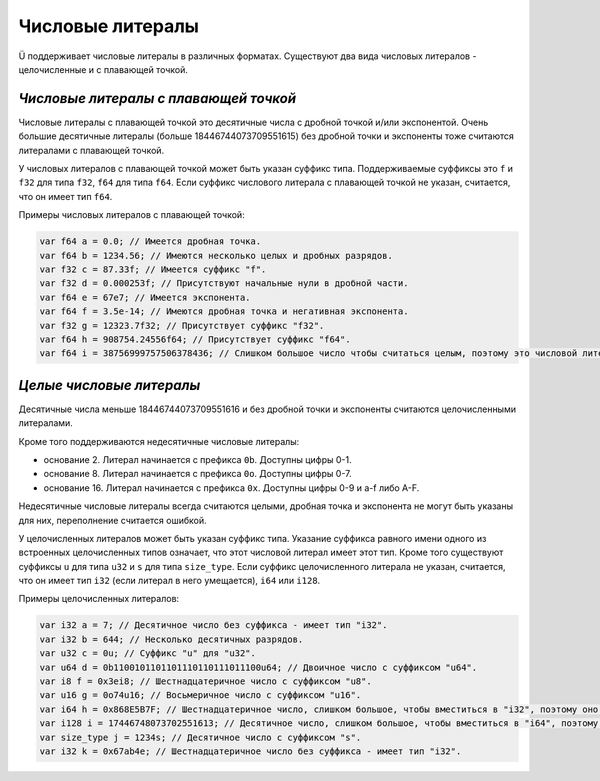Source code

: Числовые литералы
=================

Ü поддерживает числовые литералы в различных форматах.
Существуют два вида числовых литералов - целочисленные и с плавающей точкой.


**************************************
*Числовые литералы с плавающей точкой*
**************************************

Числовые литералы с плавающей точкой это десятичные числа с дробной точкой и/или экспонентой.
Очень большие десятичные литералы (больше 18446744073709551615) без дробной точки и экспоненты тоже считаются литералами с плавающей точкой.

У числовых литералов с плавающей точкой может быть указан суффикс типа.
Поддерживаемые суффиксы это ``f`` и ``f32`` для типа ``f32``, ``f64`` для типа ``f64``.
Если суффикс числового литерала с плавающей точкой не указан, считается, что он имеет тип ``f64``.

Примеры числовых литералов с плавающей точкой:

.. code-block:: u_spr

   var f64 a = 0.0; // Имеется дробная точка.
   var f64 b = 1234.56; // Имеются несколько целых и дробных разрядов.
   var f32 c = 87.33f; // Имеется суффикс "f".
   var f32 d = 0.000253f; // Присутствуют начальные нули в дробной части.
   var f64 e = 67e7; // Имеется экспонента.
   var f64 f = 3.5e-14; // Имеются дробная точка и негативная экспонента.
   var f32 g = 12323.7f32; // Присутствует суффикс "f32".
   var f64 h = 908754.24556f64; // Присутствует суффикс "f64".
   var f64 i = 38756999757506378436; // Слишком большое число чтобы считаться целым, поэтому это числовой литерал с плавающей точкой.


*************************
*Целые числовые литералы*
*************************

Десятичные числа меньше 18446744073709551616 и без дробной точки и экспоненты считаются целочисленными литералами.

Кроме того поддерживаются недесятичные числовые литералы:

* основание 2. Литерал начинается с префикса ``0b``. Доступны цифры 0-1.
* основание 8. Литерал начинается с префикса ``0o``. Доступны цифры 0-7.
* основание 16. Литерал начинается с префикса ``0x``. Доступны цифры 0-9 и a-f либо A-F.

Недесятичные числовые литералы всегда считаются целыми, дробная точка и экспонента не могут быть указаны для них, переполнение считается ошибкой.

У целочисленных литералов может быть указан суффикс типа.
Указание суффикса равного имени одного из встроенных целочисленных типов означает, что этот числовой литерал имеет этот тип.
Кроме того существуют суффиксы ``u`` для типа ``u32`` и ``s`` для типа ``size_type``.
Если суффикс целочисленного литерала не указан, считается, что он имеет тип ``i32`` (если литерал в него умещается), ``i64`` или ``i128``.

Примеры целочисленных литералов:

.. code-block:: u_spr

   var i32 a = 7; // Десятичное число без суффикса - имеет тип "i32".
   var i32 b = 644; // Несколько десятичных разрядов.
   var u32 c = 0u; // Суффикс "u" для "u32".
   var u64 d = 0b1100101101101110110111011100u64; // Двоичное число с суффиксом "u64".
   var i8 f = 0x3ei8; // Шестнадцатеричное число с суффиксом "u8".
   var u16 g = 0o74u16; // Восьмеричное число с суффиксом "u16".
   var i64 h = 0x868E5B7F; // Шестнадцатеричное число, слишком большое, чтобы вместиться в "i32", поэтому оно имеет тип "i64".
   var i128 i = 17446748073702551613; // Десятичное число, слишком большое, чтобы вместиться в "i64", поэтому оно имеет тип "i128".
   var size_type j = 1234s; // Десятичное число с суффиксом "s".
   var i32 k = 0x67ab4e; // Шестнадцатеричное число без суффикса - имеет тип "i32".
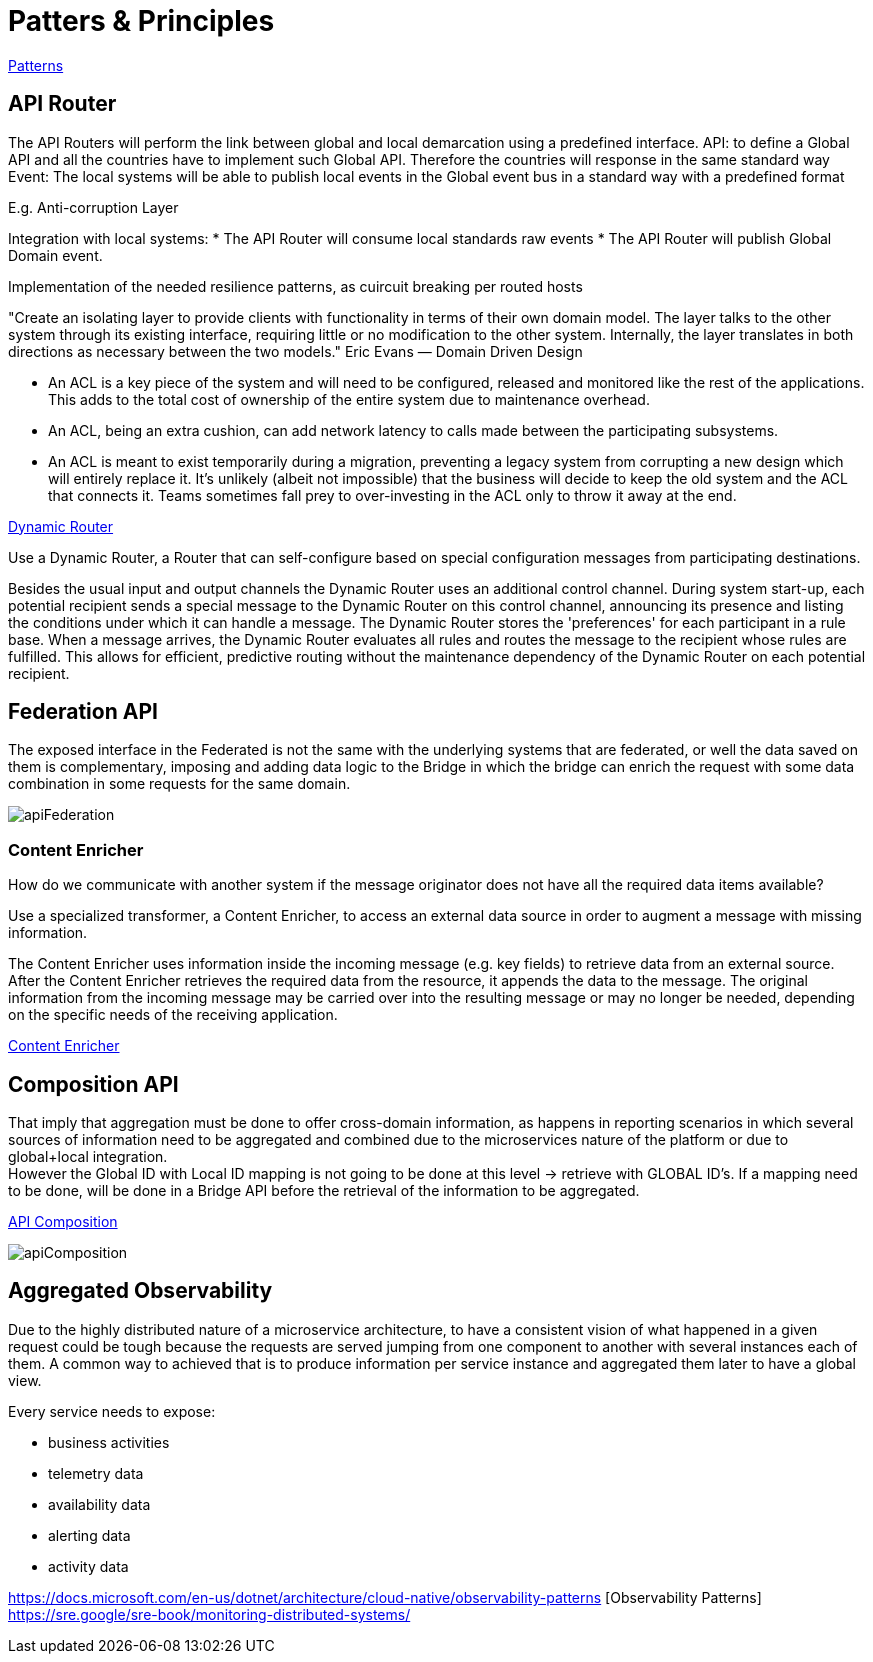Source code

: = Patters & Principles

https://microservices.io/patterns/index.html[Patterns]

== API Router

The API Routers will perform the link between global and local demarcation using a predefined interface.
API: to define a Global API and all the countries have to implement such Global API. Therefore the countries will response in the same standard way
Event: The local systems will be able to publish local events in the Global event bus in a standard way with a predefined format

E.g. Anti-corruption Layer

Integration with local systems:
* The API Router will consume local standards raw events
* The API Router will publish Global Domain event.

Implementation of the needed resilience patterns, as cuircuit breaking per routed hosts 

"Create an isolating layer to provide clients with functionality in terms of their own domain model. The layer talks to the other system through its existing interface, requiring little or no modification to the other system. Internally, the layer translates in both directions as necessary between the two models."
Eric Evans — Domain Driven Design

* An ACL is a key piece of the system and will need to be configured, released and monitored like the rest of the applications. This adds to the total cost of ownership of the entire system due to maintenance overhead.

* An ACL, being an extra cushion, can add network latency to calls made between the participating subsystems.

* An ACL is meant to exist temporarily during a migration, preventing a legacy system from corrupting a new design which will entirely replace it. It’s unlikely (albeit not impossible) that the business will decide to keep the old system and the ACL that connects it. Teams sometimes fall prey to over-investing in the ACL only to throw it away at the end. 

https://www.enterpriseintegrationpatterns.com/patterns/messaging/DynamicRouter.html[Dynamic Router]

Use a Dynamic Router, a Router that can self-configure based on special configuration messages from participating destinations.

Besides the usual input and output channels the Dynamic Router uses an additional control channel. During system start-up, each potential recipient sends a special message to the Dynamic Router on this control channel, announcing its presence and listing the conditions under which it can handle a message. The Dynamic Router stores the 'preferences' for each participant in a rule base. When a message arrives, the Dynamic Router evaluates all rules and routes the message to the recipient whose rules are fulfilled. This allows for efficient, predictive routing without the maintenance dependency of the Dynamic Router on each potential recipient.

== Federation API

The exposed interface in the Federated is not the same with the underlying systems that are federated, or well the data saved on them is complementary, imposing and adding data logic to the Bridge in which the bridge can enrich the request with some data combination  in some requests for the same domain.

image::images/apiFederation.png[]

=== Content Enricher

How do we communicate with another system if the message originator does not have all the required data items available?

Use a specialized transformer, a Content Enricher, to access an external data source in order to augment a message with missing information.

The Content Enricher uses information inside the incoming message (e.g. key fields) to retrieve data from an external source. After the Content Enricher retrieves the required data from the resource, it appends the data to the message. The original information from the incoming message may be carried over into the resulting message or may no longer be needed, depending on the specific needs of the receiving application.

https://www.enterpriseintegrationpatterns.com/patterns/messaging/DataEnricher.html[Content Enricher]

== Composition API

That imply that aggregation must be done to offer cross-domain information, as happens in reporting scenarios in which several sources of information need to be aggregated and combined due to the microservices nature of the platform or due to global+local integration. +
However the Global ID with Local ID mapping is not going to be done at this level -> retrieve with GLOBAL ID's. If a mapping need to be done, will be done in a Bridge API before the retrieval of the information to be aggregated.

https://microservices.io/patterns/data/api-composition.html[API Composition]

image::apiComposition.png[]


== Aggregated Observability

Due to the highly distributed nature of a microservice architecture, to have a consistent vision of what happened in a given request could be tough because the requests are served jumping from one component to another with several instances each of them. A common way to achieved that is to produce information per service instance and aggregated them later to have a global view.

Every service needs to expose:

* business activities
* telemetry data
* availability data 
* alerting data
* activity data

https://docs.microsoft.com/en-us/dotnet/architecture/cloud-native/observability-patterns [Observability Patterns]
https://sre.google/sre-book/monitoring-distributed-systems/




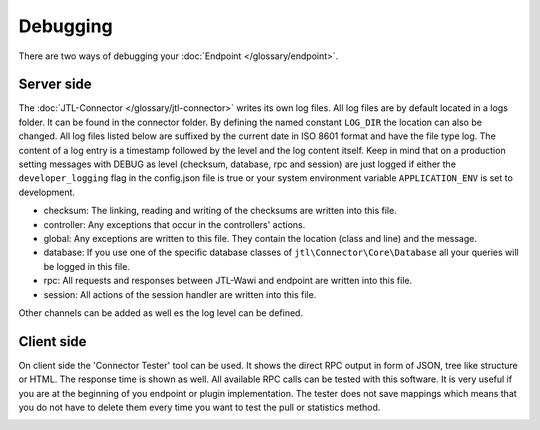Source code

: .. _debugging:

Debugging
=========

There are two ways of debugging your :doc:`Endpoint </glossary/endpoint>`.

.. _debugging-server:

Server side
-----------

The :doc:`JTL-Connector </glossary/jtl-connector>` writes its own log files.
All log files are by default located in a logs folder. It can be found in the connector folder.
By defining the named constant ``LOG_DIR`` the location can also be changed.
All log files listed below are suffixed by the current date in ISO 8601 format and have the file type log.
The content of a log entry is a timestamp followed by the level and the log content itself.
Keep in mind that on a production setting messages with DEBUG as level (checksum, database, rpc and session) are just logged if either the ``developer_logging`` flag in the config.json file is true or your system environment variable ``APPLICATION_ENV`` is set to development.

* checksum: The linking, reading and writing of the checksums are written into this file.
* controller: Any exceptions that occur in the controllers' actions.
* global: Any exceptions are written to this file. They contain the location (class and line) and the message.
* database: If you use one of the specific database classes of ``jtl\Connector\Core\Database`` all your queries will be logged in this file.
* rpc: All requests and responses between JTL-Wawi and endpoint are written into this file.
* session: All actions of the session handler are written into this file.

Other channels can be added as well es the log level can be defined.

Client side
-----------

On client side the 'Connector Tester' tool can be used.
It shows the direct RPC output in form of JSON, tree like structure or HTML.
The response time is shown as well.
All available RPC calls can be tested with this software.
It is very useful if you are at the beginning of you endpoint or plugin implementation.
The tester does not save mappings which means that you do not have to delete them every time you want to test the pull or statistics method.

.. image:: /_images/debugging_client.png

■ What the task asks ■
From the listing above, the lines starting with the one that has "E.g. Anti-corruption Layer" and running through the one that has "to maintenance overhead." should be copied exactly, ends included.

■ Result ■
E.g. Anti-corruption Layer

Integration with local systems:
* The API Router will consume local standards raw events
* The API Router will publish Global Domain event.

Implementation of the needed resilience patterns, as cuircuit breaking per routed hosts 

"Create an isolating layer to provide clients with functionality in terms of their own domain model. The layer talks to the other system through its existing interface, requiring little or no modification to the other system. Internally, the layer translates in both directions as necessary between the two models."
Eric Evans — Domain Driven Design

* An ACL is a key piece of the system and will need to be configured, released and monitored like the rest of the applications. This adds to the total cost of ownership of the entire system due to maintenance overhead.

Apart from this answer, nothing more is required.